Even with their unbalanced offense, the Colts managed to put up 25.7 points per game last season, good for eighth best in the league. Adding a rushing attack will only improve the offense, thus the team’s chances at a Lombardi Trophy. If the defense comes around to being a top 15 defense, you can guarantee that Andrew Luck will win Super Bowl LII.
(Photo Credit: http://www.firstcoastnews.com)
The Jacksonville Jaguars have been so bad that they have picked in the top five of the NFL Draft for six years running, which is an NFL record. Jacksonville is far from competing for a Super Bowl, or so it seems. It is going to be difficult for the Jaguars to make the playoffs, let alone win the Super Bowl, but it is possible.

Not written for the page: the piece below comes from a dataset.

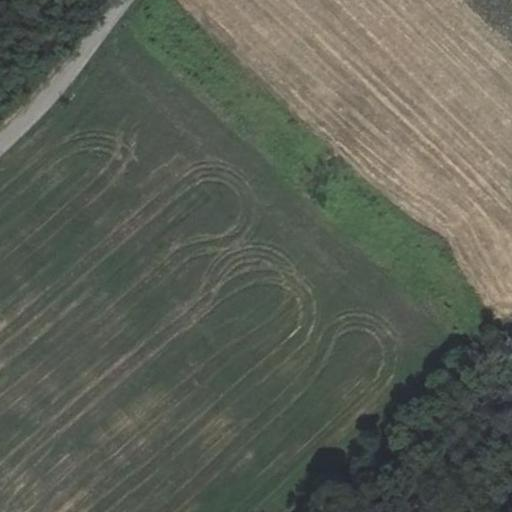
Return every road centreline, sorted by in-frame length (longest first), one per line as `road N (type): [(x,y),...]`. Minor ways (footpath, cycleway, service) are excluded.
road 1 (track): [(312,511),(511,329)]
road 2 (unclassified): [(125,0),(0,145)]
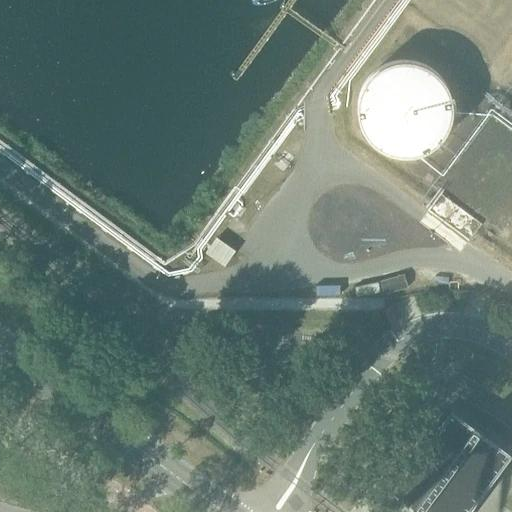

Jacksonville has a very good and underrated defense. Although they gave up 25 points per game, they ranked sixth in yards allowed at 321.7. The Jaguars offense put them in bad situations often as displayed in Jacksonville’s amount of giveaways per game.
Jacksonville had 1.8 turnovers per game, tied for 26th in the NFL. Jacksonville’s secondary led the way allowing just 215.2 yards per game through the air.
Jacksonville’s secondary led the way allowing just 215.2 yards per game through the air. They lost defensive backs John Cyprien and Prince Amukamara but signed A.J. Bouye and Barry Church, both of which are upgrades over their counterpart.
To improve this defense even more, the Jags signed defensive end Calais Campbell. The Jacksonville defense will be elite and as long as their offense doesn’t make crucial mistakes, they can lead this team to the playoffs.
Getting to the playoffs is one thing, but getting to the Super Bowl is an entirely different beast. Jacksonville is going to need a complete resurgence from its offense. They signed tackle Brandon Albert and drafted tackle Cam Robinson to bolster their offensive line. If this unit plays well, they can open up running lanes for one of the most dynamic running backs to enter the league since Adrian Peterson.
Leonard Fournette, the man to be the best running back since Adrian Peterson, will be asked to be a workhorse and improve the 22nd-ranked rushing game. Jacksonville must also run the ball more than 37 percent of the time if Fournette is going to become a threat on the offense.
Generating a solid running game will help in a multitude of areas for Jacksonville. The Jaguars ranked 28th in third down conversion percentage at 35.3 percent. Shortening the chains will go a long way in fixing this problem. Converting more on third down can lead to more points as well.
Jacksonville scored 19.9 points per game last season. By now you can see the pattern starting to form. Running the ball leads to shorter third downs, which leads to more points, which all leads to taking the ball out of Blake Bortles’ hands. Bortles has shown flashes of brilliance but the entire weight of the offense is too much for him. If Leonard Fournette can make an immediate impact, then this offense can become really good.
Being better on defense and offense simply aren’t enough. Jacksonville must become more disciplined as well. The Jaguars gave up 8.1 penalties per game for an average of 74.2 yards per game. Both ranked 31st in the NFL. Improving on this is a must if the Jaguars want to start drafting outside of the top five.
Defending home field is also vital in acquiring success in the NFL. In the past four years, the Jaguars are 9-29 at home. Playing in such a humid and hot climate should provide a better home field advantage.
If Jacksonville can put all these things together, then it is possible for them to win Super Bowl LII. The odds of that happening though are the about as equivalent of the Patriots going 0-16.